DATA EXCERPTS

============================================================

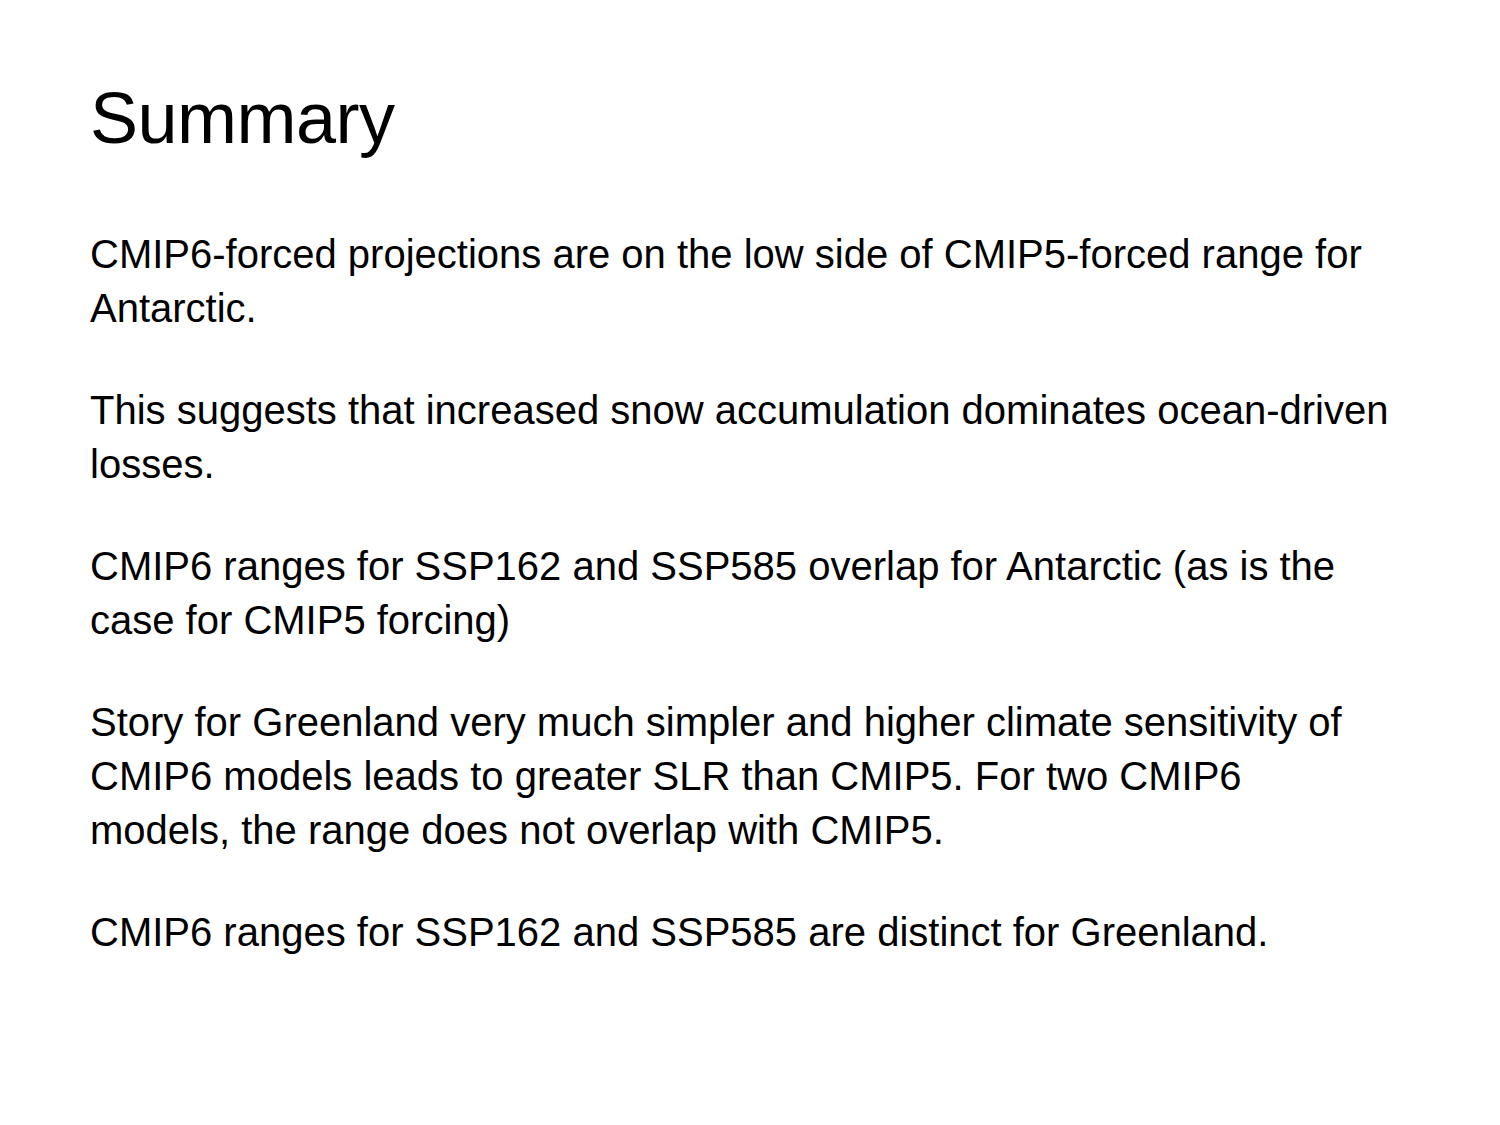Summary
CMIP6-forced projections are on the low side of CMIP5-forced range for Antarctic.
This suggests that increased snow accumulation dominates ocean-driven losses.
CMIP6 ranges for SSP162 and SSP585 overlap for Antarctic (as is the case for CMIP5 forcing)
Story for Greenland very much simpler and higher climate sensitivity of CMIP6 models leads to greater SLR than CMIP5. For two CMIP6 models, the range does not overlap with CMIP5.
CMIP6 ranges for SSP162 and SSP585 are distinct for Greenland.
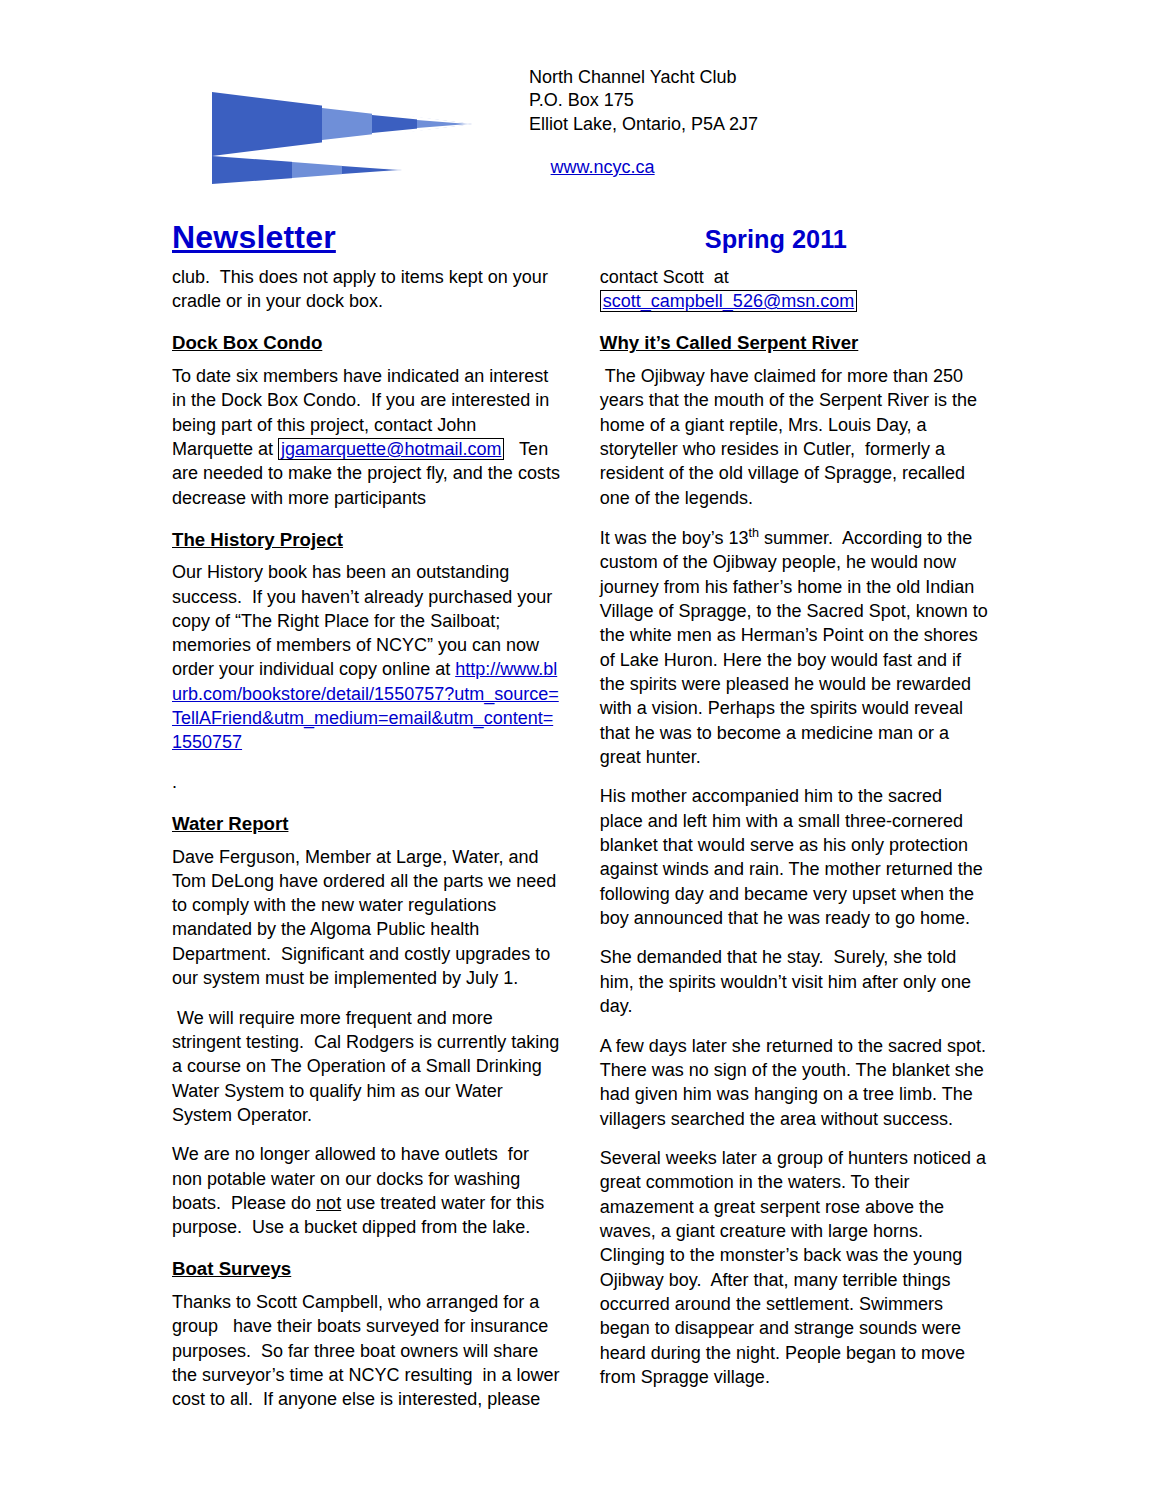North Channel Yacht Club
P.O. Box 175
Elliot Lake, Ontario, P5A 2J7
www.ncyc.ca
Newsletter
Spring 2011
club. This does not apply to items kept on your cradle or in your dock box.
Dock Box Condo
To date six members have indicated an interest in the Dock Box Condo. If you are interested in being part of this project, contact John Marquette at jgamarquette@hotmail.com Ten are needed to make the project fly, and the costs decrease with more participants
The History Project
Our History book has been an outstanding success. If you haven’t already purchased your copy of “The Right Place for the Sailboat; memories of members of NCYC” you can now order your individual copy online at http://www.blurb.com/bookstore/detail/1550757?utm_source=TellAFriend&utm_medium=email&utm_content=1550757
.
Water Report
Dave Ferguson, Member at Large, Water, and Tom DeLong have ordered all the parts we need to comply with the new water regulations mandated by the Algoma Public health Department. Significant and costly upgrades to our system must be implemented by July 1.
We will require more frequent and more stringent testing. Cal Rodgers is currently taking a course on The Operation of a Small Drinking Water System to qualify him as our Water System Operator.
We are no longer allowed to have outlets for non potable water on our docks for washing boats. Please do not use treated water for this purpose. Use a bucket dipped from the lake.
Boat Surveys
Thanks to Scott Campbell, who arranged for a group have their boats surveyed for insurance purposes. So far three boat owners will share the surveyor’s time at NCYC resulting in a lower cost to all. If anyone else is interested, please contact Scott at scott_campbell_526@msn.com
Why it’s Called Serpent River
The Ojibway have claimed for more than 250 years that the mouth of the Serpent River is the home of a giant reptile, Mrs. Louis Day, a storyteller who resides in Cutler, formerly a resident of the old village of Spragge, recalled one of the legends.
It was the boy’s 13th summer. According to the custom of the Ojibway people, he would now journey from his father’s home in the old Indian Village of Spragge, to the Sacred Spot, known to the white men as Herman’s Point on the shores of Lake Huron. Here the boy would fast and if the spirits were pleased he would be rewarded with a vision. Perhaps the spirits would reveal that he was to become a medicine man or a great hunter.
His mother accompanied him to the sacred place and left him with a small three-cornered blanket that would serve as his only protection against winds and rain. The mother returned the following day and became very upset when the boy announced that he was ready to go home.
She demanded that he stay. Surely, she told him, the spirits wouldn’t visit him after only one day.
A few days later she returned to the sacred spot. There was no sign of the youth. The blanket she had given him was hanging on a tree limb. The villagers searched the area without success.
Several weeks later a group of hunters noticed a great commotion in the waters. To their amazement a great serpent rose above the waves, a giant creature with large horns. Clinging to the monster’s back was the young Ojibway boy. After that, many terrible things occurred around the settlement. Swimmers began to disappear and strange sounds were heard during the night. People began to move from Spragge village.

============================================================

TASK DIRECTIONS
Above are the entries. Output exactly the lines beginning with the line that has "club. This does" and ending with the line that has "The Ojibway have".

RESULT OF THE EXERCISE
club. This does not apply to items kept on your cradle or in your dock box.
Dock Box Condo
To date six members have indicated an interest in the Dock Box Condo. If you are interested in being part of this project, contact John Marquette at jgamarquette@hotmail.com Ten are needed to make the project fly, and the costs decrease with more participants
The History Project
Our History book has been an outstanding success. If you haven’t already purchased your copy of “The Right Place for the Sailboat; memories of members of NCYC” you can now order your individual copy online at http://www.blurb.com/bookstore/detail/1550757?utm_source=TellAFriend&utm_medium=email&utm_content=1550757
.
Water Report
Dave Ferguson, Member at Large, Water, and Tom DeLong have ordered all the parts we need to comply with the new water regulations mandated by the Algoma Public health Department. Significant and costly upgrades to our system must be implemented by July 1.
We will require more frequent and more stringent testing. Cal Rodgers is currently taking a course on The Operation of a Small Drinking Water System to qualify him as our Water System Operator.
We are no longer allowed to have outlets for non potable water on our docks for washing boats. Please do not use treated water for this purpose. Use a bucket dipped from the lake.
Boat Surveys
Thanks to Scott Campbell, who arranged for a group have their boats surveyed for insurance purposes. So far three boat owners will share the surveyor’s time at NCYC resulting in a lower cost to all. If anyone else is interested, please contact Scott at scott_campbell_526@msn.com
Why it’s Called Serpent River
The Ojibway have claimed for more than 250 years that the mouth of the Serpent River is the home of a giant reptile, Mrs. Louis Day, a storyteller who resides in Cutler, formerly a resident of the old village of Spragge, recalled one of the legends.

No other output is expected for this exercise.